**Task instructions**.
From the data below, set down exactly the lines between the one holding "vfov_deg: 38.7" and the one holding "focal_mm: 45", inclusive, and no others.

**Camera metadata records**.

■ ■ ■

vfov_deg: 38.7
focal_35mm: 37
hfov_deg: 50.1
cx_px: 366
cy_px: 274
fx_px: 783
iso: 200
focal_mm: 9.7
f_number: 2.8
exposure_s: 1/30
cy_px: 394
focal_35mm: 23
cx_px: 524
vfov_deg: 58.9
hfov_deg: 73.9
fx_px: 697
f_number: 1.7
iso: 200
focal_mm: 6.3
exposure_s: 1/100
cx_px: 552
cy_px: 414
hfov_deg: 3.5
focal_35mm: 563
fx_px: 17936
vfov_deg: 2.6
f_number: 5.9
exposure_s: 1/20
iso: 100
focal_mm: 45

■ ■ ■

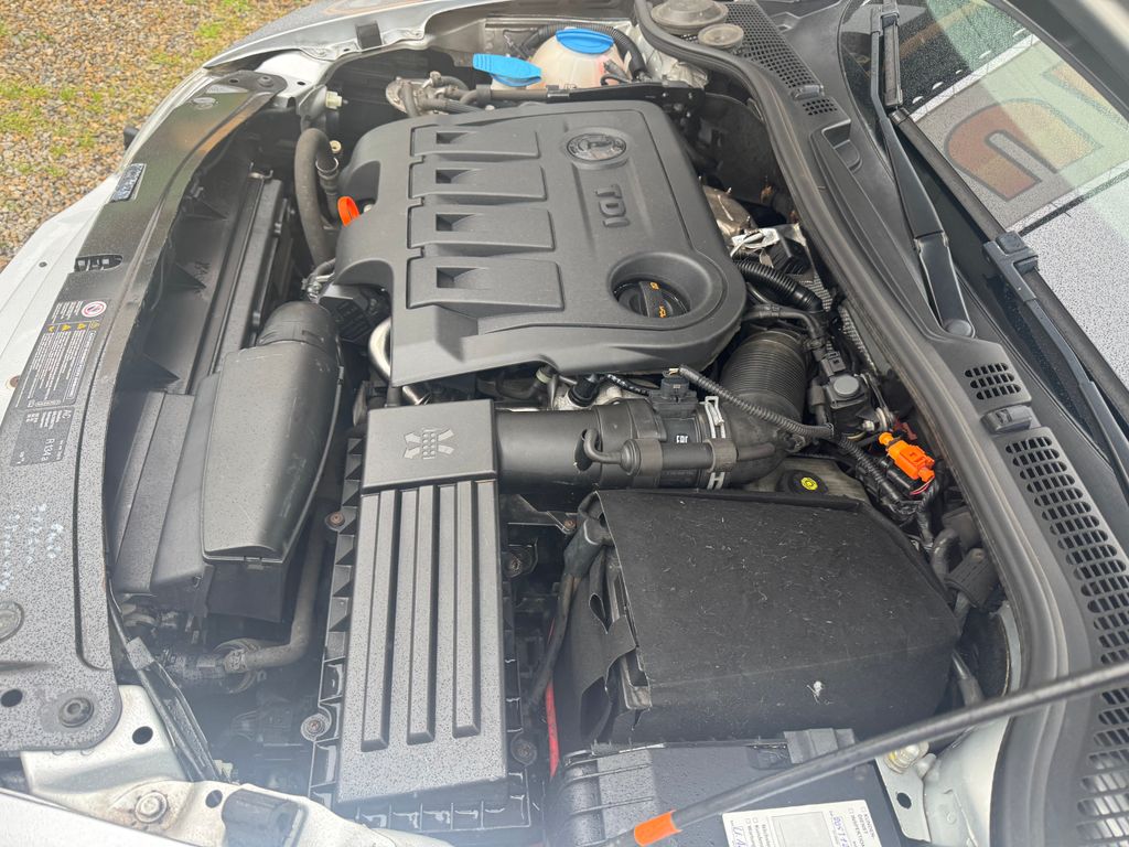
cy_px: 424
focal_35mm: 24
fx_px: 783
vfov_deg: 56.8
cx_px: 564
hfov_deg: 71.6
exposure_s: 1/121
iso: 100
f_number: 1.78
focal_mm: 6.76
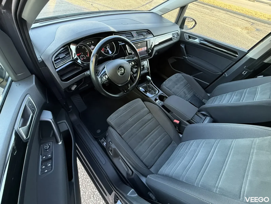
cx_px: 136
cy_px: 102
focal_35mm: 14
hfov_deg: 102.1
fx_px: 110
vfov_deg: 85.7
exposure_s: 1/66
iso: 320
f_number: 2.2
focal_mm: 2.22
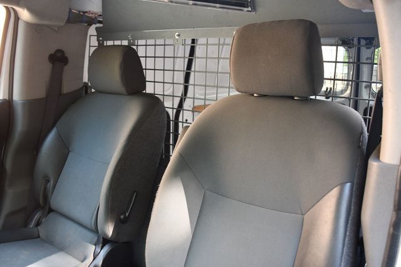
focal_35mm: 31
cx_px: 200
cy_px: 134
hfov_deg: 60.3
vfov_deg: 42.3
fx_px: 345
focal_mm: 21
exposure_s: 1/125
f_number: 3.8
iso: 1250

■ ■ ■

**Task solution**.
vfov_deg: 38.7
focal_35mm: 37
hfov_deg: 50.1
cx_px: 366
cy_px: 274
fx_px: 783
iso: 200
focal_mm: 9.7
f_number: 2.8
exposure_s: 1/30
cy_px: 394
focal_35mm: 23
cx_px: 524
vfov_deg: 58.9
hfov_deg: 73.9
fx_px: 697
f_number: 1.7
iso: 200
focal_mm: 6.3
exposure_s: 1/100
cx_px: 552
cy_px: 414
hfov_deg: 3.5
focal_35mm: 563
fx_px: 17936
vfov_deg: 2.6
f_number: 5.9
exposure_s: 1/20
iso: 100
focal_mm: 45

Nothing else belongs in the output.